The ESC task force has updated the existing clinical classification to include new phenotypic descriptions and to simplify terminology, recommending an approach for disease nomenclature and diagnosis that is based upon the predominant cardiac phenotype at presentation. Some of the recommendations are shared below:

  • Recommendation Class I Level C: It is recommended that all patients with cardiomyopathy and their relatives have access to multidisciplinary teams with expertise in the diagnosis and management of cardiomyopathies.
  • Recommendation Class I Level C: All patients with suspected or established cardiomyopathy are recommended to undergo a systematic evaluation using a parametric approach including clinical evaluation, pedigree analysis, electrocardiogram (ECG), Holter monitoring, laboratory tests, and multimodality imaging.
  • Recommendation Class I Level C: All patients with suspected cardiomyopathy are recommended to undergo an evaluation of family history, and a three- to four-generation family tree should be created to aid in diagnosis, provide clues to underlying aetiology, determine inheritance patterns, and identify at-risk individuals.
  • Recommendation Class I Level B: Contrast-enhanced cardiac magnetic resonance (CMR) is recommended in patients with cardiomyopathy at initial evaluation.
  • Recommendation Class IIa Level C: Contrast-enhanced CMR should be considered in patients with cardiomyopathy during follow-up to monitor disease progression and aid in risk stratification and management.
  • Recommendation Class IIa Level B: Contrast-enhanced CMR should be considered in genotype-positive/phenotype-negative family members to aid in diagnosis and detect early disease in families with cardiomyopathy in which a disease-causing variant has been identified.
  • Recommendation Class IIa Level C: Contrast-enhanced cardiac computed tomography (CT) should be considered in patients with suspected cardiomyopathy who have inadequate echocardiographic imaging and contraindications to CMR.
  • Recommendation Class IIa Level C: Endomyocardial biopsy (EMB) should be considered in patients with suspected cardiomyopathy to aid in diagnosis and management when the results of other clinical investigations suggest myocardial inflammation, infiltration, or storage that cannot be identified by other means.
  • Recommendation Class I Level B: Genetic testing is recommended in patients who fulfil diagnostic criteria for cardiomyopathy in cases where it enables diagnosis, prognostication, therapeutic stratification, or reproductive management of the patient, or where it enables a cascade genetic evaluation of the patient’s relatives who would otherwise be enrolled into long-term surveillance.
  • Recommendation Class I Level C: Postmortem genetic testing is recommended for a deceased individual who had cardiomyopathy if a genetic diagnosis would facilitate the management of surviving relatives.

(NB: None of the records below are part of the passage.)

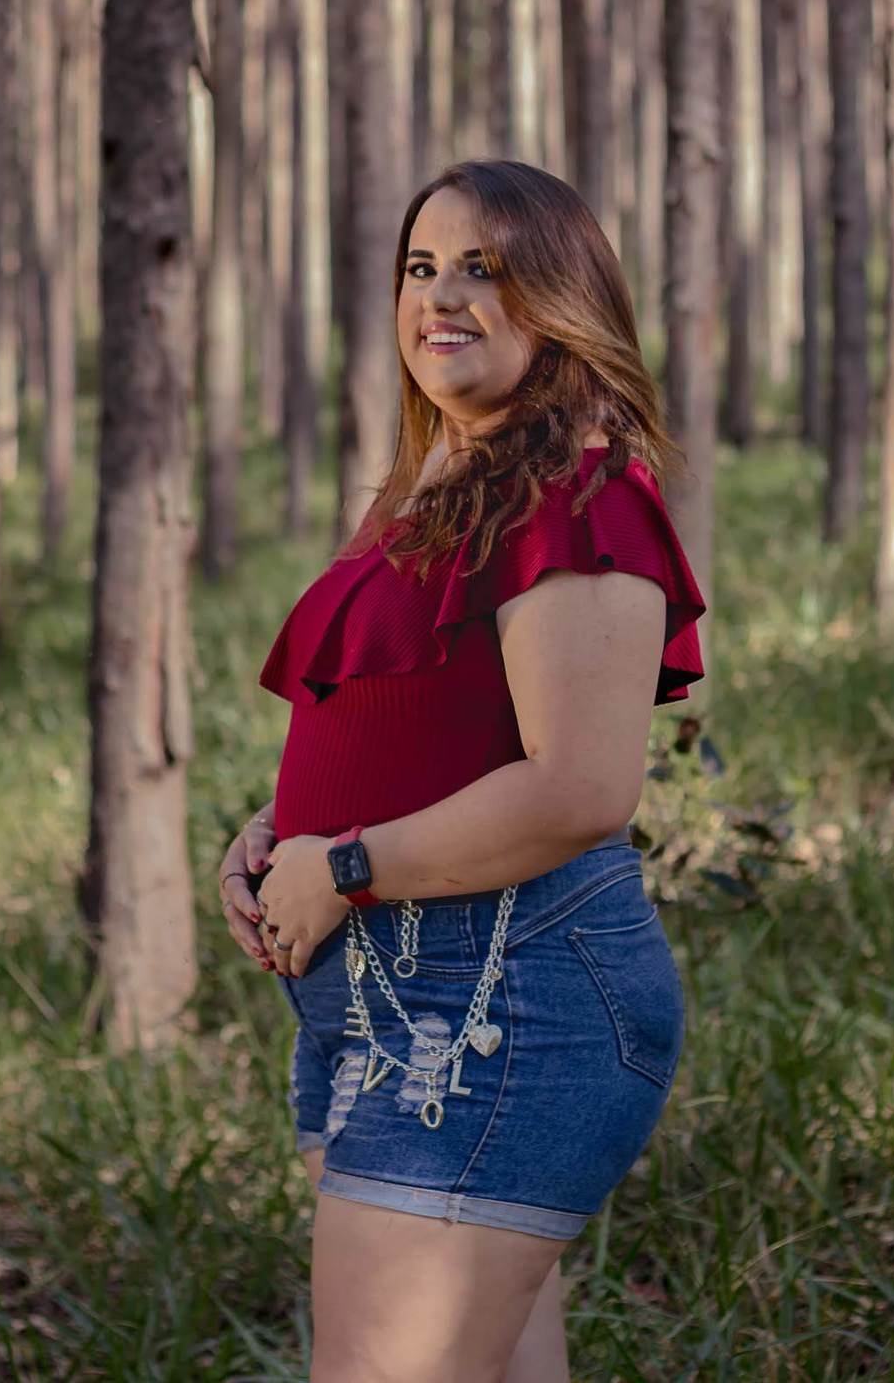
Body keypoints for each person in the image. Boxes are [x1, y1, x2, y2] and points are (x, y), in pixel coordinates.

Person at [217, 161, 707, 1383]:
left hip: (501, 1001)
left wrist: (344, 864)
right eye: (421, 268)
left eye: (484, 268)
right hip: (390, 995)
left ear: (562, 297)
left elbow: (582, 788)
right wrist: (282, 828)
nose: (442, 296)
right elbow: (425, 717)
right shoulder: (445, 483)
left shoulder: (580, 492)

  • Recommendation Class IIb Level C: Genetic testing may be considered in patients who fulfil diagnostic criteria for cardiomyopathy when it will have a net benefit to the patient, considering the patient’s psychological impact and preference, even if it does not enable diagnosis, prognostication, or therapeutic stratification, or cascade genetic screening of their relatives.
  • Recommendation Class I Level B: Cascade genetic testing, with pre-test and post-test counselling, is recommended to be offered to adult relatives who are at risk if a confident genetic diagnosis has been established in a family member with cardiomyopathy in the family.

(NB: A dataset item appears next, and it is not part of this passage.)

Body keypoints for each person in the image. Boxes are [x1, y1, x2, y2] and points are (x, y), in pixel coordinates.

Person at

  • Recommendation Class III Level C: Diagnostic genetic testing is not recommended in a phenotype-negative relative of a patient with cardiomyopathy in the absence of a confident genetic diagnosis in the family.

These recommendations emphasize both the importance of having a multidisciplinary treatment team and the role of genetics in cardiomyopathy inheritance. More robust cardiomyopathy screening in families with a cardiomyopathy patient could facilitate the earlier identification of cases. Genetic therapies may be a future area of clinical trial development, as therapies that address the underlying aetiology of the disease are needed so that cardiomyopathies can be treated.